[Dataset entries]
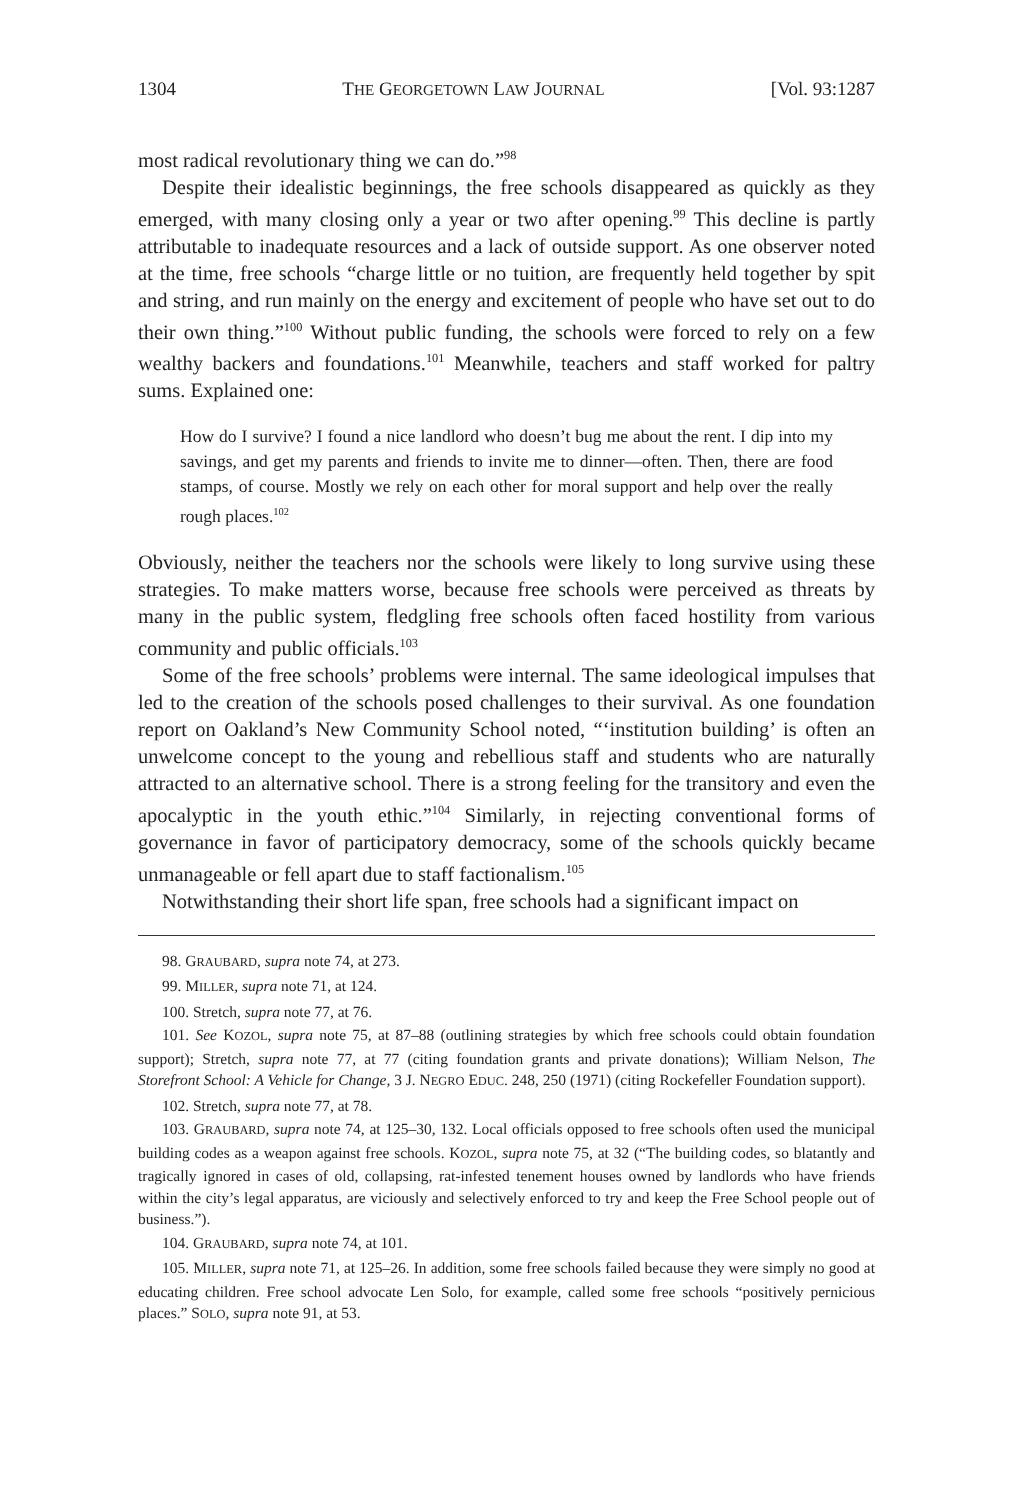1304 THE GEORGETOWN LAW JOURNAL [Vol. 93:1287
most radical revolutionary thing we can do.”<sup>98</sup>
Despite their idealistic beginnings, the free schools disappeared as quickly as they emerged, with many closing only a year or two after opening.<sup>99</sup> This decline is partly attributable to inadequate resources and a lack of outside support. As one observer noted at the time, free schools “charge little or no tuition, are frequently held together by spit and string, and run mainly on the energy and excitement of people who have set out to do their own thing.”<sup>100</sup> Without public funding, the schools were forced to rely on a few wealthy backers and foundations.<sup>101</sup> Meanwhile, teachers and staff worked for paltry sums. Explained one:
How do I survive? I found a nice landlord who doesn’t bug me about the rent. I dip into my savings, and get my parents and friends to invite me to dinner—often. Then, there are food stamps, of course. Mostly we rely on each other for moral support and help over the really rough places.<sup>102</sup>
Obviously, neither the teachers nor the schools were likely to long survive using these strategies. To make matters worse, because free schools were perceived as threats by many in the public system, fledgling free schools often faced hostility from various community and public officials.<sup>103</sup>
Some of the free schools’ problems were internal. The same ideological impulses that led to the creation of the schools posed challenges to their survival. As one foundation report on Oakland’s New Community School noted, “‘institution building’ is often an unwelcome concept to the young and rebellious staff and students who are naturally attracted to an alternative school. There is a strong feeling for the transitory and even the apocalyptic in the youth ethic.”<sup>104</sup> Similarly, in rejecting conventional forms of governance in favor of participatory democracy, some of the schools quickly became unmanageable or fell apart due to staff factionalism.<sup>105</sup>
Notwithstanding their short life span, free schools had a significant impact on
98. GRAUBARD, supra note 74, at 273.
99. MILLER, supra note 71, at 124.
100. Stretch, supra note 77, at 76.
101. See KOZOL, supra note 75, at 87–88 (outlining strategies by which free schools could obtain foundation support); Stretch, supra note 77, at 77 (citing foundation grants and private donations); William Nelson, The Storefront School: A Vehicle for Change, 3 J. NEGRO EDUC. 248, 250 (1971) (citing Rockefeller Foundation support).
102. Stretch, supra note 77, at 78.
103. GRAUBARD, supra note 74, at 125–30, 132. Local officials opposed to free schools often used the municipal building codes as a weapon against free schools. KOZOL, supra note 75, at 32 (“The building codes, so blatantly and tragically ignored in cases of old, collapsing, rat-infested tenement houses owned by landlords who have friends within the city’s legal apparatus, are viciously and selectively enforced to try and keep the Free School people out of business.”).
104. GRAUBARD, supra note 74, at 101.
105. MILLER, supra note 71, at 125–26. In addition, some free schools failed because they were simply no good at educating children. Free school advocate Len Solo, for example, called some free schools “positively pernicious places.” SOLO, supra note 91, at 53.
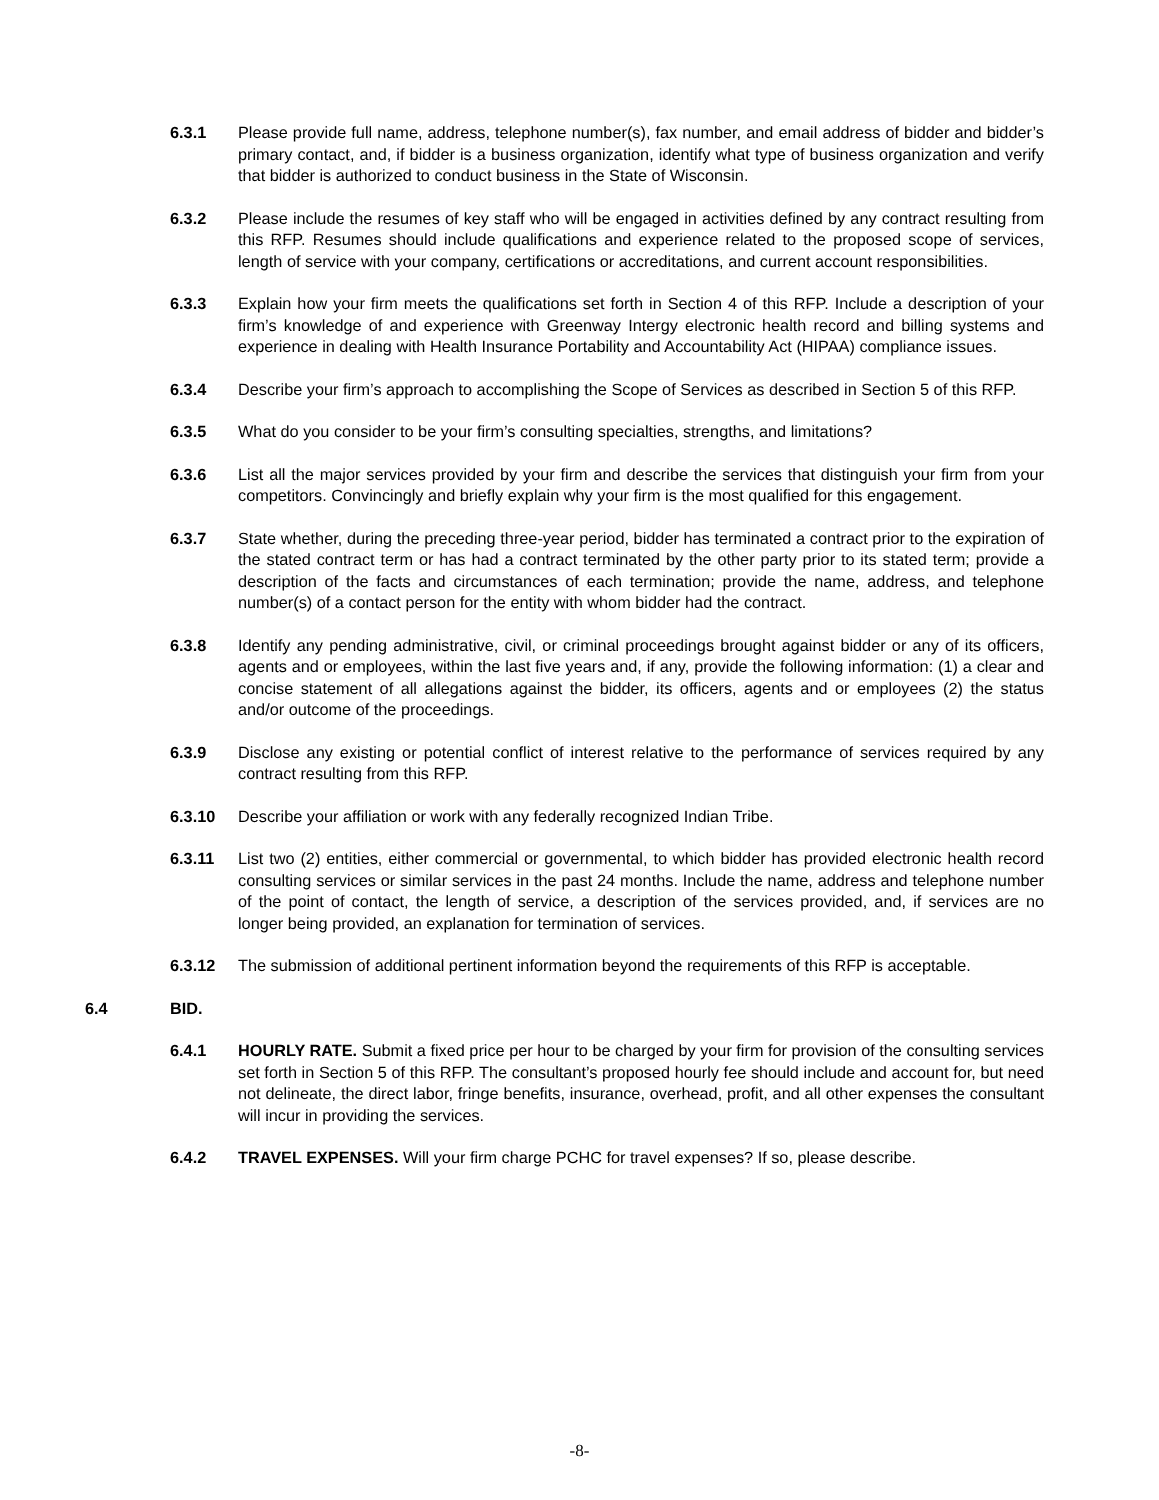6.3.1 Please provide full name, address, telephone number(s), fax number, and email address of bidder and bidder’s primary contact, and, if bidder is a business organization, identify what type of business organization and verify that bidder is authorized to conduct business in the State of Wisconsin.
6.3.2 Please include the resumes of key staff who will be engaged in activities defined by any contract resulting from this RFP. Resumes should include qualifications and experience related to the proposed scope of services, length of service with your company, certifications or accreditations, and current account responsibilities.
6.3.3 Explain how your firm meets the qualifications set forth in Section 4 of this RFP. Include a description of your firm’s knowledge of and experience with Greenway Intergy electronic health record and billing systems and experience in dealing with Health Insurance Portability and Accountability Act (HIPAA) compliance issues.
6.3.4 Describe your firm’s approach to accomplishing the Scope of Services as described in Section 5 of this RFP.
6.3.5 What do you consider to be your firm’s consulting specialties, strengths, and limitations?
6.3.6 List all the major services provided by your firm and describe the services that distinguish your firm from your competitors. Convincingly and briefly explain why your firm is the most qualified for this engagement.
6.3.7 State whether, during the preceding three-year period, bidder has terminated a contract prior to the expiration of the stated contract term or has had a contract terminated by the other party prior to its stated term; provide a description of the facts and circumstances of each termination; provide the name, address, and telephone number(s) of a contact person for the entity with whom bidder had the contract.
6.3.8 Identify any pending administrative, civil, or criminal proceedings brought against bidder or any of its officers, agents and or employees, within the last five years and, if any, provide the following information: (1) a clear and concise statement of all allegations against the bidder, its officers, agents and or employees (2) the status and/or outcome of the proceedings.
6.3.9 Disclose any existing or potential conflict of interest relative to the performance of services required by any contract resulting from this RFP.
6.3.10 Describe your affiliation or work with any federally recognized Indian Tribe.
6.3.11 List two (2) entities, either commercial or governmental, to which bidder has provided electronic health record consulting services or similar services in the past 24 months. Include the name, address and telephone number of the point of contact, the length of service, a description of the services provided, and, if services are no longer being provided, an explanation for termination of services.
6.3.12 The submission of additional pertinent information beyond the requirements of this RFP is acceptable.
6.4 BID.
6.4.1 HOURLY RATE. Submit a fixed price per hour to be charged by your firm for provision of the consulting services set forth in Section 5 of this RFP. The consultant’s proposed hourly fee should include and account for, but need not delineate, the direct labor, fringe benefits, insurance, overhead, profit, and all other expenses the consultant will incur in providing the services.
6.4.2 TRAVEL EXPENSES. Will your firm charge PCHC for travel expenses? If so, please describe.
-8-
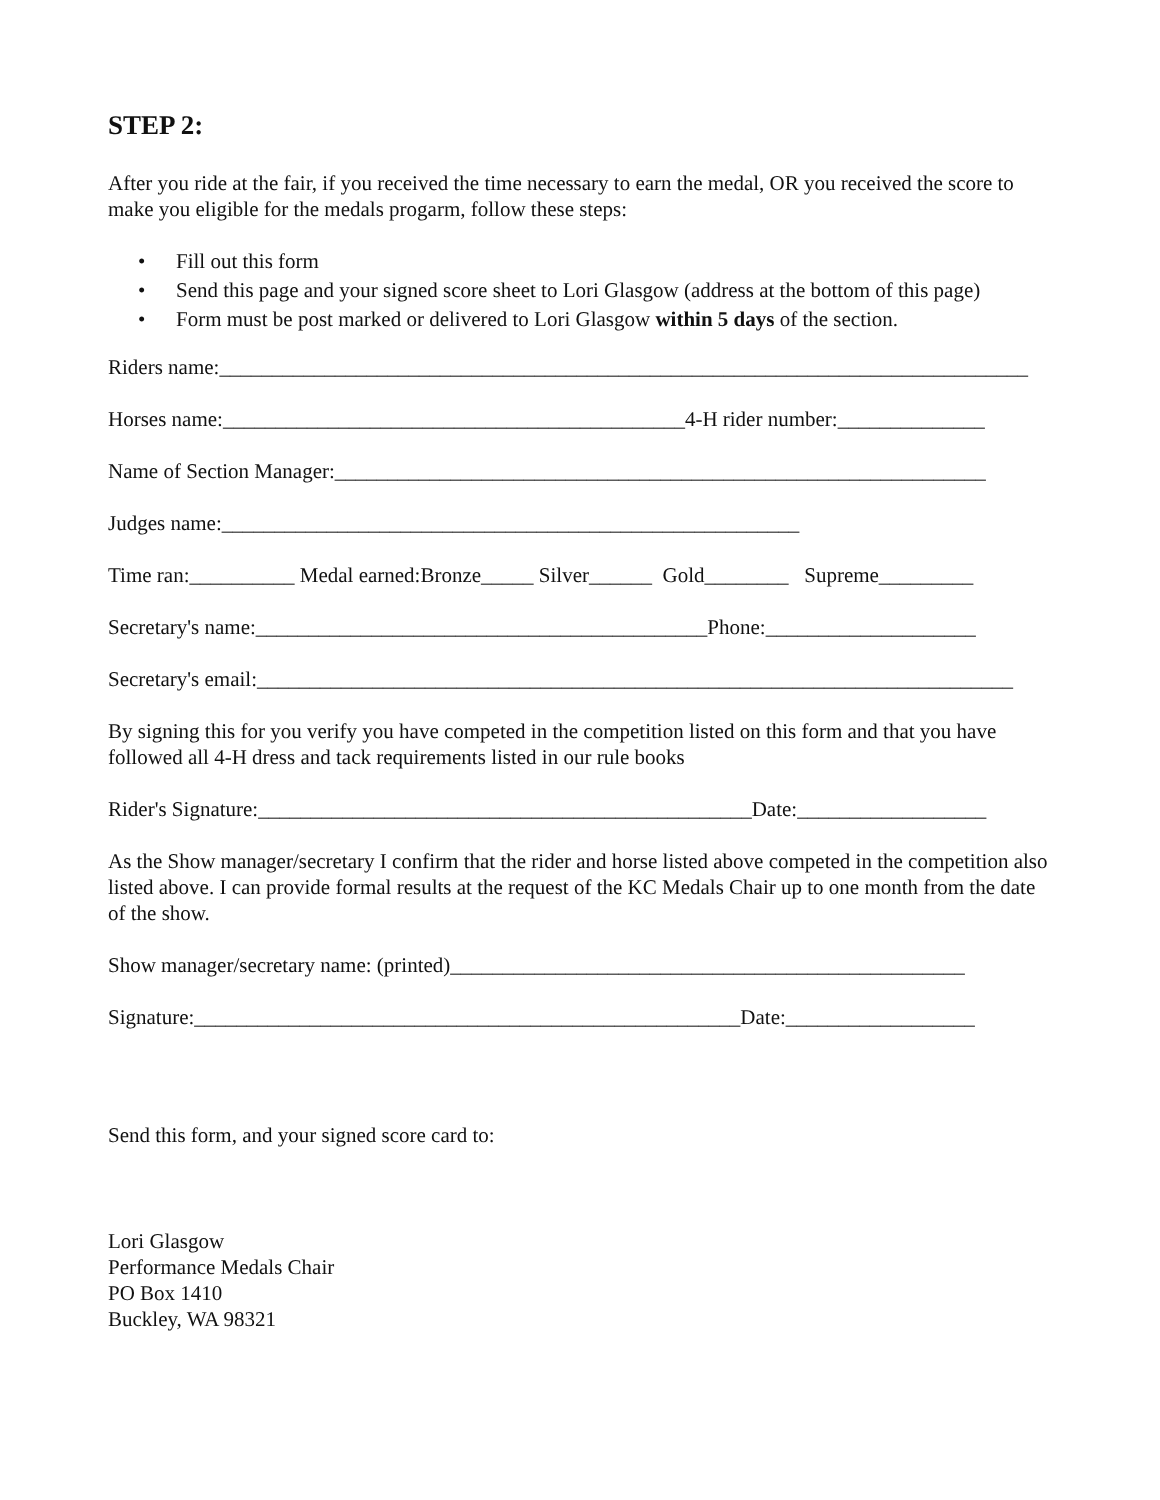STEP 2:
After you ride at the fair, if you received the time necessary to earn the medal, OR you received the score to make you eligible for the medals progarm, follow these steps:
• Fill out this form
• Send this page and your signed score sheet to Lori Glasgow (address at the bottom of this page)
• Form must be post marked or delivered to Lori Glasgow within 5 days of the section.
Riders name:_____________________________________________________________________________
Horses name:____________________________________________4-H rider number:______________
Name of Section Manager:______________________________________________________________
Judges name:_______________________________________________________
Time ran:__________ Medal earned:Bronze_____ Silver______ Gold________ Supreme_________
Secretary's name:___________________________________________Phone:____________________
Secretary's email:________________________________________________________________________
By signing this for you verify you have competed in the competition listed on this form and that you have followed all 4-H dress and tack requirements listed in our rule books
Rider's Signature:_______________________________________________Date:__________________
As the Show manager/secretary I confirm that the rider and horse listed above competed in the competition also listed above. I can provide formal results at the request of the KC Medals Chair up to one month from the date of the show.
Show manager/secretary name: (printed)_________________________________________________
Signature:____________________________________________________Date:__________________
Send this form, and your signed score card to:
Lori Glasgow
Performance Medals Chair
PO Box 1410
Buckley, WA 98321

◆ WHAT IS EXPECTED ◆
Pictures do not belong in the copy. Output all of the records exactly.

◆ EXERCISE RESULT ◆
1304 THE GEORGETOWN LAW JOURNAL [Vol. 93:1287
most radical revolutionary thing we can do.”<sup>98</sup>
Despite their idealistic beginnings, the free schools disappeared as quickly as they emerged, with many closing only a year or two after opening.<sup>99</sup> This decline is partly attributable to inadequate resources and a lack of outside support. As one observer noted at the time, free schools “charge little or no tuition, are frequently held together by spit and string, and run mainly on the energy and excitement of people who have set out to do their own thing.”<sup>100</sup> Without public funding, the schools were forced to rely on a few wealthy backers and foundations.<sup>101</sup> Meanwhile, teachers and staff worked for paltry sums. Explained one:
How do I survive? I found a nice landlord who doesn’t bug me about the rent. I dip into my savings, and get my parents and friends to invite me to dinner—often. Then, there are food stamps, of course. Mostly we rely on each other for moral support and help over the really rough places.<sup>102</sup>
Obviously, neither the teachers nor the schools were likely to long survive using these strategies. To make matters worse, because free schools were perceived as threats by many in the public system, fledgling free schools often faced hostility from various community and public officials.<sup>103</sup>
Some of the free schools’ problems were internal. The same ideological impulses that led to the creation of the schools posed challenges to their survival. As one foundation report on Oakland’s New Community School noted, “‘institution building’ is often an unwelcome concept to the young and rebellious staff and students who are naturally attracted to an alternative school. There is a strong feeling for the transitory and even the apocalyptic in the youth ethic.”<sup>104</sup> Similarly, in rejecting conventional forms of governance in favor of participatory democracy, some of the schools quickly became unmanageable or fell apart due to staff factionalism.<sup>105</sup>
Notwithstanding their short life span, free schools had a significant impact on
98. GRAUBARD, supra note 74, at 273.
99. MILLER, supra note 71, at 124.
100. Stretch, supra note 77, at 76.
101. See KOZOL, supra note 75, at 87–88 (outlining strategies by which free schools could obtain foundation support); Stretch, supra note 77, at 77 (citing foundation grants and private donations); William Nelson, The Storefront School: A Vehicle for Change, 3 J. NEGRO EDUC. 248, 250 (1971) (citing Rockefeller Foundation support).
102. Stretch, supra note 77, at 78.
103. GRAUBARD, supra note 74, at 125–30, 132. Local officials opposed to free schools often used the municipal building codes as a weapon against free schools. KOZOL, supra note 75, at 32 (“The building codes, so blatantly and tragically ignored in cases of old, collapsing, rat-infested tenement houses owned by landlords who have friends within the city’s legal apparatus, are viciously and selectively enforced to try and keep the Free School people out of business.”).
104. GRAUBARD, supra note 74, at 101.
105. MILLER, supra note 71, at 125–26. In addition, some free schools failed because they were simply no good at educating children. Free school advocate Len Solo, for example, called some free schools “positively pernicious places.” SOLO, supra note 91, at 53.
6.3.1 Please provide full name, address, telephone number(s), fax number, and email address of bidder and bidder’s primary contact, and, if bidder is a business organization, identify what type of business organization and verify that bidder is authorized to conduct business in the State of Wisconsin.
6.3.2 Please include the resumes of key staff who will be engaged in activities defined by any contract resulting from this RFP. Resumes should include qualifications and experience related to the proposed scope of services, length of service with your company, certifications or accreditations, and current account responsibilities.
6.3.3 Explain how your firm meets the qualifications set forth in Section 4 of this RFP. Include a description of your firm’s knowledge of and experience with Greenway Intergy electronic health record and billing systems and experience in dealing with Health Insurance Portability and Accountability Act (HIPAA) compliance issues.
6.3.4 Describe your firm’s approach to accomplishing the Scope of Services as described in Section 5 of this RFP.
6.3.5 What do you consider to be your firm’s consulting specialties, strengths, and limitations?
6.3.6 List all the major services provided by your firm and describe the services that distinguish your firm from your competitors. Convincingly and briefly explain why your firm is the most qualified for this engagement.
6.3.7 State whether, during the preceding three-year period, bidder has terminated a contract prior to the expiration of the stated contract term or has had a contract terminated by the other party prior to its stated term; provide a description of the facts and circumstances of each termination; provide the name, address, and telephone number(s) of a contact person for the entity with whom bidder had the contract.
6.3.8 Identify any pending administrative, civil, or criminal proceedings brought against bidder or any of its officers, agents and or employees, within the last five years and, if any, provide the following information: (1) a clear and concise statement of all allegations against the bidder, its officers, agents and or employees (2) the status and/or outcome of the proceedings.
6.3.9 Disclose any existing or potential conflict of interest relative to the performance of services required by any contract resulting from this RFP.
6.3.10 Describe your affiliation or work with any federally recognized Indian Tribe.
6.3.11 List two (2) entities, either commercial or governmental, to which bidder has provided electronic health record consulting services or similar services in the past 24 months. Include the name, address and telephone number of the point of contact, the length of service, a description of the services provided, and, if services are no longer being provided, an explanation for termination of services.
6.3.12 The submission of additional pertinent information beyond the requirements of this RFP is acceptable.
6.4 BID.
6.4.1 HOURLY RATE. Submit a fixed price per hour to be charged by your firm for provision of the consulting services set forth in Section 5 of this RFP. The consultant’s proposed hourly fee should include and account for, but need not delineate, the direct labor, fringe benefits, insurance, overhead, profit, and all other expenses the consultant will incur in providing the services.
6.4.2 TRAVEL EXPENSES. Will your firm charge PCHC for travel expenses? If so, please describe.
-8-
STEP 2:
After you ride at the fair, if you received the time necessary to earn the medal, OR you received the score to make you eligible for the medals progarm, follow these steps:
• Fill out this form
• Send this page and your signed score sheet to Lori Glasgow (address at the bottom of this page)
• Form must be post marked or delivered to Lori Glasgow within 5 days of the section.
Riders name:_____________________________________________________________________________
Horses name:____________________________________________4-H rider number:______________
Name of Section Manager:______________________________________________________________
Judges name:_______________________________________________________
Time ran:__________ Medal earned:Bronze_____ Silver______ Gold________ Supreme_________
Secretary's name:___________________________________________Phone:____________________
Secretary's email:________________________________________________________________________
By signing this for you verify you have competed in the competition listed on this form and that you have followed all 4-H dress and tack requirements listed in our rule books
Rider's Signature:_______________________________________________Date:__________________
As the Show manager/secretary I confirm that the rider and horse listed above competed in the competition also listed above. I can provide formal results at the request of the KC Medals Chair up to one month from the date of the show.
Show manager/secretary name: (printed)_________________________________________________
Signature:____________________________________________________Date:__________________
Send this form, and your signed score card to:
Lori Glasgow
Performance Medals Chair
PO Box 1410
Buckley, WA 98321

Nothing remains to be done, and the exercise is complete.